## Goal of the exercise
Translate this sentence from the passage below on the company's 1995 results into Spanish: "At the end of 1995, we operated 238 stores in 23 states."

┌─ Provided passage

As discussed in note 2 to the financial statements, the company recorded a
non-cash after tax charge of $78.5 million for the impairment of long-lived
assets. As a result of a new accounting standard issued in 1995, we evaluated
our investment in long-lived assets on an individual store basis and 
determined that, based upon historic operating results and operating 
projections, the property and equipment at several stores was impaired.  

During 1995, we opened 11 new stores, two of which were
replacement stores. These stores were located in Brandon, Florida;
Clarksville, Indiana; Louisville, Kentucky (2); Greenville, South Carolina;
Colorado Springs, Colorado; High Point, North Carolina; Pembroke Pines,
Florida; Sanford, Florida; Austin, Texas; and Tampa, Florida. These new
stores, along with our remodeled and expanded stores added 2,000,000 square
feet to our retail space. At the end of 1995, we operated 238 stores in 23
states.

<PAGE>

     Our store opening schedule for 1996 is the most aggressive in the
history of the company. We plan to open 16 new stores (one of which will be a
replacement store). These new stores, along with the remodeled and expanded
stores, will add 3,000,000 square feet to our store base.
     Our balance sheet remains strong. Our long-term debt to total 
capitalization ratio dropped to 32.2% at the end of 1995 compared to 34.1% at
the end of 1994. We are poised for growth should the right opportunity 
present itself.

└─
┌─ Data supplied

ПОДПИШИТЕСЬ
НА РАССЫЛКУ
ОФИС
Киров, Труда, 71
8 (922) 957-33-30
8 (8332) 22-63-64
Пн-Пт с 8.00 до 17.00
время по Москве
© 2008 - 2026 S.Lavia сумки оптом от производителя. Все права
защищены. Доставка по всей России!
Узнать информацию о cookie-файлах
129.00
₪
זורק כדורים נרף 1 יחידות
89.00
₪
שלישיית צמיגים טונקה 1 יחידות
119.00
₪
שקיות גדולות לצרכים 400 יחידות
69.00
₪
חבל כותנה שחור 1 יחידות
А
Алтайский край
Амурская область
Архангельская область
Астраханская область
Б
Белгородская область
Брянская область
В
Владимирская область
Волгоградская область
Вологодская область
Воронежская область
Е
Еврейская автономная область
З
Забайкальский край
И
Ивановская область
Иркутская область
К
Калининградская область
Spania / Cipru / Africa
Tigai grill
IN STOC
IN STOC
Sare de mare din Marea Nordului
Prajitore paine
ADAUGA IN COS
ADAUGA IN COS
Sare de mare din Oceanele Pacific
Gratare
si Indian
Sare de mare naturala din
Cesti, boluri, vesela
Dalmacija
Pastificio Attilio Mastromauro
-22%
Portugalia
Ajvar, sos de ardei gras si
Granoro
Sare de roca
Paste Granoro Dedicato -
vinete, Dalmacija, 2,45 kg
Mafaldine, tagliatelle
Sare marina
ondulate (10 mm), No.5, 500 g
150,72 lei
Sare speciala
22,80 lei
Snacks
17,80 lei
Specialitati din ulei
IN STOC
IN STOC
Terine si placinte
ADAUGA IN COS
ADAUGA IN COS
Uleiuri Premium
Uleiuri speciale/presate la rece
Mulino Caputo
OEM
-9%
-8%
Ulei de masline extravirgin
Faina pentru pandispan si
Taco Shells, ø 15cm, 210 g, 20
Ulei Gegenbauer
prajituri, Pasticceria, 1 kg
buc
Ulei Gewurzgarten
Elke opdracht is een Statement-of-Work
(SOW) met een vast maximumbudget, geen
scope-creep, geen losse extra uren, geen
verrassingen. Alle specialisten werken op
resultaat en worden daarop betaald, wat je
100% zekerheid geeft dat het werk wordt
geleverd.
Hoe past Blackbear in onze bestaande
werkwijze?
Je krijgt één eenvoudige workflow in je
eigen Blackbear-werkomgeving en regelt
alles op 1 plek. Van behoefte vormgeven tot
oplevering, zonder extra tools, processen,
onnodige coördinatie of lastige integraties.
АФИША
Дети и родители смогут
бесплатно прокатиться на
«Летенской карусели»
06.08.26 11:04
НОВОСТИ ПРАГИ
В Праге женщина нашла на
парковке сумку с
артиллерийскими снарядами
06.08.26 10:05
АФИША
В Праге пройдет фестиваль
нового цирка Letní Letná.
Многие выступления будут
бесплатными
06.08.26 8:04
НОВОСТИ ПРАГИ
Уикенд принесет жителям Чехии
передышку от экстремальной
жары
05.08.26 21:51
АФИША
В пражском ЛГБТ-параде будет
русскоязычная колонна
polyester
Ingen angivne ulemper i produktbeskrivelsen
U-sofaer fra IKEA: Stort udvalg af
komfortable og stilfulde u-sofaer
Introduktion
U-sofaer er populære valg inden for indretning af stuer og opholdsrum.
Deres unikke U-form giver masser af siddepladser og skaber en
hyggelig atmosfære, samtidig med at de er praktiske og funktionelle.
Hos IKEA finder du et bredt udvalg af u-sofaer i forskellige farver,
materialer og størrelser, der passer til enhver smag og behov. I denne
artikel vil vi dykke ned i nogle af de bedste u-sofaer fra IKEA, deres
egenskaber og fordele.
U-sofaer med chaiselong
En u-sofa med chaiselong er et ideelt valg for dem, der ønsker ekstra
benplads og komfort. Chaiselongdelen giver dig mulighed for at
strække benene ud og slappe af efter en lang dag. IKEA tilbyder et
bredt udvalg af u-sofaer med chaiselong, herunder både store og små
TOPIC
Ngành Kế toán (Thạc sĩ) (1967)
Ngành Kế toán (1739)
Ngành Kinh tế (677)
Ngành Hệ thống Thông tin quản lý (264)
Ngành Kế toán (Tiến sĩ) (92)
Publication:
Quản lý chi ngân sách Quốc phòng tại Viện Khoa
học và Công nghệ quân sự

└─

## Output of the task
Al cierre de 1995, operábamos 238 tiendas en 23 estados.